Approximate solution of variational wave functions for strongly correlated systems: Description of bound excitons in metals and insulators

TL;DR

This paper introduces an approximate scheme for variational wavefunctions in strongly correlated systems, revealing a metal-insulator transition and bound excitons in the Hubbard model, with implications for understanding correlated electron phases.

Contribution

It presents a novel approximation method for Baeriswyl and Baeriswyl-Gutzwiller wavefunctions, analyzing phase transitions and excitonic states in the 1D Hubbard model.

Findings

Found a metal-insulator transition at half-filling with bound excitons.

Identified the transition as an 'inverse' Brinkman-Rice transition.

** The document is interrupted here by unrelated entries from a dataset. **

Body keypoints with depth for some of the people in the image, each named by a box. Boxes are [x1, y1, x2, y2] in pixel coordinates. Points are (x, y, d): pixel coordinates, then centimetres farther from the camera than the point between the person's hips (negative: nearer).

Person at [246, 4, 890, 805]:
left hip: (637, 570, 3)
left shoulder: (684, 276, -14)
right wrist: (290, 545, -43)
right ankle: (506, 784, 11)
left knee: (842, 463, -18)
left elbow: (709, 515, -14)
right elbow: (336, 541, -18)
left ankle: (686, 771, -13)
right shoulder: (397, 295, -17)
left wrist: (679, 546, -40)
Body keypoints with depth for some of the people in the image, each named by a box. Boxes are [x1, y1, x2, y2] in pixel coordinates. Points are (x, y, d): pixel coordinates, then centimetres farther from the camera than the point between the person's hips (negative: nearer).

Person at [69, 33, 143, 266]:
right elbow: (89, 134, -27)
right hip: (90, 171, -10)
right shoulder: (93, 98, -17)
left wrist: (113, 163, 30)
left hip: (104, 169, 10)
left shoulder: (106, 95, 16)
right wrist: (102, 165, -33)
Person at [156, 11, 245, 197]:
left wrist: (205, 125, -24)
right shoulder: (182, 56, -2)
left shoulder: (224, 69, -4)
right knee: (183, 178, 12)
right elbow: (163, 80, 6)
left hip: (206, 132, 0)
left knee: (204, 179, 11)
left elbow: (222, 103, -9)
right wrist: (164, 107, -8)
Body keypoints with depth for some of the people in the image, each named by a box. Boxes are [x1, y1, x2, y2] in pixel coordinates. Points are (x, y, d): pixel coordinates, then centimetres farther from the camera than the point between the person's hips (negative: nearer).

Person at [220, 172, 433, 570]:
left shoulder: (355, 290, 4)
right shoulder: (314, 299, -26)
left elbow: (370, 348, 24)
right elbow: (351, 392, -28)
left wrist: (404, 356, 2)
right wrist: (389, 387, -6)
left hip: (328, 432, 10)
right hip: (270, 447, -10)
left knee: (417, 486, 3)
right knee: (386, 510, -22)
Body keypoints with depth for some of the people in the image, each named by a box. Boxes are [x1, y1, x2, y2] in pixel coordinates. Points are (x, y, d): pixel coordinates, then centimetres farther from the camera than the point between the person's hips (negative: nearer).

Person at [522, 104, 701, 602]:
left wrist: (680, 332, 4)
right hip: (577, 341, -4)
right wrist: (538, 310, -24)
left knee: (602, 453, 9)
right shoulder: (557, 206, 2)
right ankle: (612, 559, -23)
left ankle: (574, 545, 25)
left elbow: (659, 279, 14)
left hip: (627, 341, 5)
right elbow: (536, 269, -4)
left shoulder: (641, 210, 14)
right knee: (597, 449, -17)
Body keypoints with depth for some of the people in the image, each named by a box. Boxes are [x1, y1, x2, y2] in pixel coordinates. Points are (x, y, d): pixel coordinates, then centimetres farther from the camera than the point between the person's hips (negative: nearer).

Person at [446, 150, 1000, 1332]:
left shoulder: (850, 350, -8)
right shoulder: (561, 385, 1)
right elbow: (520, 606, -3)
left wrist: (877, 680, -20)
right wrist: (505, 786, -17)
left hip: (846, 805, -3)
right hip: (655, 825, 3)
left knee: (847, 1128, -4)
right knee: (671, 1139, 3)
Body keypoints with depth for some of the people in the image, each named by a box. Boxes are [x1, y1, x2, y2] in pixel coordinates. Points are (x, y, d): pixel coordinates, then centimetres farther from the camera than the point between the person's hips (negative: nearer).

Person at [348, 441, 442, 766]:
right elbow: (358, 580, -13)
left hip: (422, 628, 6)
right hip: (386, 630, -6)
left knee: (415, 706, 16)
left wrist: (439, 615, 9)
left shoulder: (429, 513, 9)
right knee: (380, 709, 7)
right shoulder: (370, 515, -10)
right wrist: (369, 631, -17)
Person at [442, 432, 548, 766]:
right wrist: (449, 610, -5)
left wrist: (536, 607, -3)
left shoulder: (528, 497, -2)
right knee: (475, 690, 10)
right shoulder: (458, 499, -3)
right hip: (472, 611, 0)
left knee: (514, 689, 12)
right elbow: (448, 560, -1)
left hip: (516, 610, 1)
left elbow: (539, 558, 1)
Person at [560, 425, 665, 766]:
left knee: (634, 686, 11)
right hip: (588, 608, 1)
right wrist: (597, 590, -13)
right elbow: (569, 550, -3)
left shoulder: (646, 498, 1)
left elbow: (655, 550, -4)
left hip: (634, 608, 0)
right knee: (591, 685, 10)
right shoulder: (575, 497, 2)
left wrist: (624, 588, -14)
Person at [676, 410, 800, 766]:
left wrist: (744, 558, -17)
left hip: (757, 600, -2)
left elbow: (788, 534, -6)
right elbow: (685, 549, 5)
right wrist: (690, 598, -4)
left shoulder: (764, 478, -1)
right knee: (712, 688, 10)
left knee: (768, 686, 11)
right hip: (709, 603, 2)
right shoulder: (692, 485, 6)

Bound excitons are suppressed away from half-filling.

Abstract

An approximate solution scheme, similar to the Gutzwiller approximation, is presented for the Baeriswyl and the Baeriswyl-Gutzwiller variational wavefunctions. The phase diagram of the one-dimensional Hubbard model as a function of interaction strength and particle density is determined. For the Baeriswyl wavefunction a metal-insulator transition is found at half-filling, where the metallic phase ($U<U_c$) corresponds to the Hartree-Fock solution, the insulating phase is one with finite double occupations arising from bound excitons. This transition can be viewed as the "inverse" of the Brinkman-Rice transition. Close to but away from half filling, the $U>U_c$ phase displays a finite Fermi step, as well as double occupations originating from bound excitons. As the filling is changed away from half-filling bound excitons are supressed. For the Baeriswyl-Gutzwiller wavefunction at half-filling a metal-insulator transition between the correlated metallic and excitonic insulating state is found. Away from half-filling bound excitons are suppressed quicker than for the Baeriswyl wavefunction.